start Quoted text

1985 64.0 93.7 84.0 +13.0 +4.0 -4.3
1986 67.7 97.1 98.2 +5.8 +3.6 +16.9
1987 100.0 100.0 100.0 +32.8 +3.0 +1.8
1988 55.0 100.0 101.7 -45.0 0 +1.7
1989 n.a 105.2 n.a. n.a. +5.2 n.a.
1990 n.a. 110.6 n.a. n.a. +5.2 n.a.
1991 n.a. n.a. n.a. n.a. n.a. n.a.

Source:
ILO, Yearbook of Labour Statistics, 1992

Of greater frequency than changes from one full-time job to another are entry into additional, part-time occupations, in order to supplement incomes. The individual remains 'fully employed' in his/her institution, in the sense that his/her status is unaltered, but an appreciable amount of time is devoted to the second career. The second career may be closely allied to the first - e.g. a mathematician working as a consultant in accountancy - or it may be quite different - e.g. a chemist growing tomatoes for market - but it seems to be becoming increasingly common, as wages and salaries in scientific and technical institutions fall in real terms. What foreign donors' subsidies to workers in favoured organizations achieve is to permit them to devote themselves full-time to their normal duties. The subsidization of salaries of scientists and engineers and administrators will not show up in statistics on employment, but it will presumably have a beneficial effect on productivity in R&D, teaching and training.

end Quoted text
start Source data

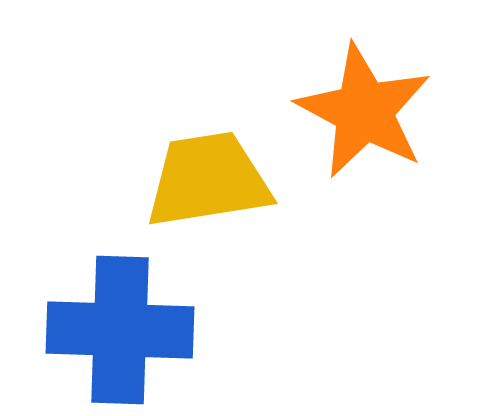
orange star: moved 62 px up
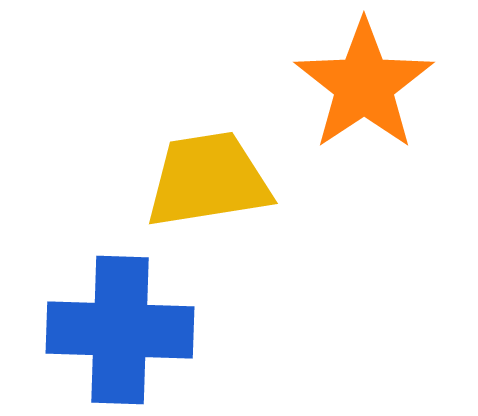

end Source data

[Problem statement]: Quote from the text above on second jobs, word for word, the part that begins with the words containing "1985 64.0 93.7" and ends with "n.a. n.a. n.a. n.a.".

[Solution to the problem]:
1985 64.0 93.7 84.0 +13.0 +4.0 -4.3
1986 67.7 97.1 98.2 +5.8 +3.6 +16.9
1987 100.0 100.0 100.0 +32.8 +3.0 +1.8
1988 55.0 100.0 101.7 -45.0 0 +1.7
1989 n.a 105.2 n.a. n.a. +5.2 n.a.
1990 n.a. 110.6 n.a. n.a. +5.2 n.a.
1991 n.a. n.a. n.a. n.a. n.a. n.a.